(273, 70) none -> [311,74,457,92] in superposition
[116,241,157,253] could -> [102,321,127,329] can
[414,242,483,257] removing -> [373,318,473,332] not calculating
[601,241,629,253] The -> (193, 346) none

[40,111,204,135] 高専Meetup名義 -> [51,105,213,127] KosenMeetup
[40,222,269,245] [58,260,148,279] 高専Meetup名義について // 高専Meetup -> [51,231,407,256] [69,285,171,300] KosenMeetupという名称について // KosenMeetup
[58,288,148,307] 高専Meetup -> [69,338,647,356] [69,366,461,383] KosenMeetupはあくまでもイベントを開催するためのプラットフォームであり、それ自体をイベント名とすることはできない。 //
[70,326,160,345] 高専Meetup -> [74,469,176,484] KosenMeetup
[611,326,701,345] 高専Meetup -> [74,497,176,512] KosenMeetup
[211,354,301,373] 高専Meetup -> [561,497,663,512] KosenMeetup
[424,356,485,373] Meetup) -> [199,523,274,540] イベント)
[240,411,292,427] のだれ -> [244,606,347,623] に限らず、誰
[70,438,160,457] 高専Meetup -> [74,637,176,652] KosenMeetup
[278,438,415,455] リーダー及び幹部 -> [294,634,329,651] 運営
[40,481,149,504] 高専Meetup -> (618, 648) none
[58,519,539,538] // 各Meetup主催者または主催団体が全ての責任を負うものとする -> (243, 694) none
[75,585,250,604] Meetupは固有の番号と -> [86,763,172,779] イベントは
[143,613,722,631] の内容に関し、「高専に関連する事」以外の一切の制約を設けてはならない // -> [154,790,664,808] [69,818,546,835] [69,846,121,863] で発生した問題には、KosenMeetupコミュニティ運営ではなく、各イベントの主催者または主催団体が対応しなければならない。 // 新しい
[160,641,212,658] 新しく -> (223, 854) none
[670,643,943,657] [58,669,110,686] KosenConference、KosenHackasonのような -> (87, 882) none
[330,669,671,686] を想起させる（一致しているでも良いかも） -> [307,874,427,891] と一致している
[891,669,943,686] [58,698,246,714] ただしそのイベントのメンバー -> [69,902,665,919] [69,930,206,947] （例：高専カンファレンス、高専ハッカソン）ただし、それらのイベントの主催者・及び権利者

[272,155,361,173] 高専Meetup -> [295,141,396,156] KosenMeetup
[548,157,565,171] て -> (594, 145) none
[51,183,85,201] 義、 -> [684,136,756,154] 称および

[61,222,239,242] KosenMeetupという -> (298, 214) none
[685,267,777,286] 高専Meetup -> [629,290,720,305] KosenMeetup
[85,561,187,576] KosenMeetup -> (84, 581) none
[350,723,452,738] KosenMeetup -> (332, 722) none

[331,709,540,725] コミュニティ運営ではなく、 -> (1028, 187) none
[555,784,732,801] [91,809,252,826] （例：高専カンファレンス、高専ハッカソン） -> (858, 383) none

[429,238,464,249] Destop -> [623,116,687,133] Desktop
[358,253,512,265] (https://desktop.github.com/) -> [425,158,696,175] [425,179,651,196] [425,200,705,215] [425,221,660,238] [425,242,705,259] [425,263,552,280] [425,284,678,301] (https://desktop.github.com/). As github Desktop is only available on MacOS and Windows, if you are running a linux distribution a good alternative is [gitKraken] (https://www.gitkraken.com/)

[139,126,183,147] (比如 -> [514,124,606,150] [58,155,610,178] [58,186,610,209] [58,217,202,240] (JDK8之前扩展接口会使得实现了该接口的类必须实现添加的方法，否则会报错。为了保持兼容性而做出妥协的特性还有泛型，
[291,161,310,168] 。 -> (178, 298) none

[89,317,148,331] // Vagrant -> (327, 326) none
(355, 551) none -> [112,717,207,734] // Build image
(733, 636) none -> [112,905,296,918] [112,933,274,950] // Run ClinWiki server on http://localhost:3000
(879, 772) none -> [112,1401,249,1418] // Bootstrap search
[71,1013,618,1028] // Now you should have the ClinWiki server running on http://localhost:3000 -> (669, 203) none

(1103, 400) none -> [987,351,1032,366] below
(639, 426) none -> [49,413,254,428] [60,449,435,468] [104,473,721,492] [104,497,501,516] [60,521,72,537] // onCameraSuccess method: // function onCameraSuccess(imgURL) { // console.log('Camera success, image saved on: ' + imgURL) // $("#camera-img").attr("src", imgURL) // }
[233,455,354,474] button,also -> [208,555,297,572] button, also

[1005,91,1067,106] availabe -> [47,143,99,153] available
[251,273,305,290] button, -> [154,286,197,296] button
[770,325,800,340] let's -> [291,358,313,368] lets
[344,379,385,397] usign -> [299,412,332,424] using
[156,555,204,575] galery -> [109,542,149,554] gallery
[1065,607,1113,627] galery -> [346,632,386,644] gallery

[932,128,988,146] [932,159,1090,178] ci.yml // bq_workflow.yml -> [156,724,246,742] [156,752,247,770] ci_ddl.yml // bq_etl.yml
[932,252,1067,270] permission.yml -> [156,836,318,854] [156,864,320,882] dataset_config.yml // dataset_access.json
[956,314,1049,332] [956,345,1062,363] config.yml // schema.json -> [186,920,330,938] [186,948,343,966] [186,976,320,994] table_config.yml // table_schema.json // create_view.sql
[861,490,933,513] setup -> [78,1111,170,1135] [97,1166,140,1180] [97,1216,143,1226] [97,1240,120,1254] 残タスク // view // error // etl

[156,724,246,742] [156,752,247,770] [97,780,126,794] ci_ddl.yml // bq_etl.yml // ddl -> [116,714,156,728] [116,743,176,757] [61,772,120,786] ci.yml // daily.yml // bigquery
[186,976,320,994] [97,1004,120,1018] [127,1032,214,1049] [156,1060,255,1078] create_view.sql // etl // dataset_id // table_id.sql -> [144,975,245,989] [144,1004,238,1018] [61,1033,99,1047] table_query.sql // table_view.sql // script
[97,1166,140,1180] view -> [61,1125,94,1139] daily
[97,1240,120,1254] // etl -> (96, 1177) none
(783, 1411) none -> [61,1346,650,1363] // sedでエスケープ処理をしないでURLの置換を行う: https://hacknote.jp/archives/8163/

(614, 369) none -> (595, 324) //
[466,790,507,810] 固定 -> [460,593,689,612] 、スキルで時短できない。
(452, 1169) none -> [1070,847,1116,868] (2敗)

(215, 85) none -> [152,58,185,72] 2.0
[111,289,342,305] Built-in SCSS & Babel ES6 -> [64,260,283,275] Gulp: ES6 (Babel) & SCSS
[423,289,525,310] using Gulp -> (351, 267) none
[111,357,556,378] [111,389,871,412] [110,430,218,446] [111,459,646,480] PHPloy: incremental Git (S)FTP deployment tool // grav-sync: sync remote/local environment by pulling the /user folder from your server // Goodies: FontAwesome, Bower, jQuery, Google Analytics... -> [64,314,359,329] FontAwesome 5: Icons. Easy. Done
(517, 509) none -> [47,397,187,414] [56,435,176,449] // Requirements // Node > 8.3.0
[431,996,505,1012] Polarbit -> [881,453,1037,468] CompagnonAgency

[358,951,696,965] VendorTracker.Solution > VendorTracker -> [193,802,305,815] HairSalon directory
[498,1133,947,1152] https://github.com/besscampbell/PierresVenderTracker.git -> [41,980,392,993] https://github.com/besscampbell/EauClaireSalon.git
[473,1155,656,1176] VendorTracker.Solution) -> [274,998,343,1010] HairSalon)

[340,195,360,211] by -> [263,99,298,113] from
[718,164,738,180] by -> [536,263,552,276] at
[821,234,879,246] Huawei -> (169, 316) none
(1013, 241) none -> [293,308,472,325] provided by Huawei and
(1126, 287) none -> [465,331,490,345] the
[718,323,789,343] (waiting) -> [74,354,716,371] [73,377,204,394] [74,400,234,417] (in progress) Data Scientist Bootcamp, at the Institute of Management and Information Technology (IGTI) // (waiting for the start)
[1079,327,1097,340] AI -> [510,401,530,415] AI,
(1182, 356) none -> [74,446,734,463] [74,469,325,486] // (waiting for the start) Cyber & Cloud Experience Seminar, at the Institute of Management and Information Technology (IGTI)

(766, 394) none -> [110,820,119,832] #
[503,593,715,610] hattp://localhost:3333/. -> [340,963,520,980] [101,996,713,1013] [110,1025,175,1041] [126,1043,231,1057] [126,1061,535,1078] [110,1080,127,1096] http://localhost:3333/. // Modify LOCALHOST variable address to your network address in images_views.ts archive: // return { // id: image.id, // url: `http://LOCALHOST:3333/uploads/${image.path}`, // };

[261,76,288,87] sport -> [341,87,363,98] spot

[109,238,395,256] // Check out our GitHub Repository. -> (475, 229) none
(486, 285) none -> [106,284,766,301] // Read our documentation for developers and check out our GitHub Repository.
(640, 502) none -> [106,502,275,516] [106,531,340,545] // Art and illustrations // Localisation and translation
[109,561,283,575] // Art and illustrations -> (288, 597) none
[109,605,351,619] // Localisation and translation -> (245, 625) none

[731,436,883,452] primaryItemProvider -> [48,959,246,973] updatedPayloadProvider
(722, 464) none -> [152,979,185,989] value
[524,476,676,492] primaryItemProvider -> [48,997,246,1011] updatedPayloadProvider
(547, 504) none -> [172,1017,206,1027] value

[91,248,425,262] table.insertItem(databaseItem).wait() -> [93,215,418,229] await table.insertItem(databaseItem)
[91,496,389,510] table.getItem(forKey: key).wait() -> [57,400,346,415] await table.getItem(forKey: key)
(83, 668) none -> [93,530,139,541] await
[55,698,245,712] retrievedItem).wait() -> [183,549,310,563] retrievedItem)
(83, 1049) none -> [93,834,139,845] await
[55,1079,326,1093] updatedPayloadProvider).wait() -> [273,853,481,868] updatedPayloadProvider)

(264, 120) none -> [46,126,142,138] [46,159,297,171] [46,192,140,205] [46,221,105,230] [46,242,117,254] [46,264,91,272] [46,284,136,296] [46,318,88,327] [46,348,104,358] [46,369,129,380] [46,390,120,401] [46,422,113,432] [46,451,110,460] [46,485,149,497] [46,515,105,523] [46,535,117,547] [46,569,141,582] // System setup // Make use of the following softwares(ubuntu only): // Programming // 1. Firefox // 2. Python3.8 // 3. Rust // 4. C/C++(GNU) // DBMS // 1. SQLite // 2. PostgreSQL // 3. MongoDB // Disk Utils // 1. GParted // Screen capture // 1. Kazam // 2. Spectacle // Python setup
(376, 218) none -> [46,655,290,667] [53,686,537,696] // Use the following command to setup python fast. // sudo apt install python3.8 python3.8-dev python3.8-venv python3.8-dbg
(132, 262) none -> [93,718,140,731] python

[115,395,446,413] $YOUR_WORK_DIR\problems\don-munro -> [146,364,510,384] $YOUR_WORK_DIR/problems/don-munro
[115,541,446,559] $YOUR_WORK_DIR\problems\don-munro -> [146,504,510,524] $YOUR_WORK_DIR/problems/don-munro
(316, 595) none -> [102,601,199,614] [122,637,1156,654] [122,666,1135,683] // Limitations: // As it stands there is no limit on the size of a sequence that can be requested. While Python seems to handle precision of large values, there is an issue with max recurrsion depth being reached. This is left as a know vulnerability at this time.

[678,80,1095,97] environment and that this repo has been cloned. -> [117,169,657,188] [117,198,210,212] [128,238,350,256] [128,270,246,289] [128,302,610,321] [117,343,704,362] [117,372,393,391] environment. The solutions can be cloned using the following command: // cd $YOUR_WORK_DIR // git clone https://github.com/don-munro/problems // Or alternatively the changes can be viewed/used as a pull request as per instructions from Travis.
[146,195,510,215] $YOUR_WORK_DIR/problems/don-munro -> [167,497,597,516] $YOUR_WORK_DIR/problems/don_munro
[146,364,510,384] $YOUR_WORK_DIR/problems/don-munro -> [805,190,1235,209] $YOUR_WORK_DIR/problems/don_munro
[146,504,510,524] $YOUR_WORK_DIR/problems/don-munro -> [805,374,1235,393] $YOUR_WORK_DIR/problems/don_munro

========================

■ **Work instructions**: Using the material above, transcribe exactly the lines from the line with "[70,326,160,345] 高専Meetup ->" to the line with "[40,481,149,504] 高専Meetup -> (618, 648) none"; both count, and nothing else goes in.

■ **Response to the task**:
[70,326,160,345] 高専Meetup -> [74,469,176,484] KosenMeetup
[611,326,701,345] 高専Meetup -> [74,497,176,512] KosenMeetup
[211,354,301,373] 高専Meetup -> [561,497,663,512] KosenMeetup
[424,356,485,373] Meetup) -> [199,523,274,540] イベント)
[240,411,292,427] のだれ -> [244,606,347,623] に限らず、誰
[70,438,160,457] 高専Meetup -> [74,637,176,652] KosenMeetup
[278,438,415,455] リーダー及び幹部 -> [294,634,329,651] 運営
[40,481,149,504] 高専Meetup -> (618, 648) none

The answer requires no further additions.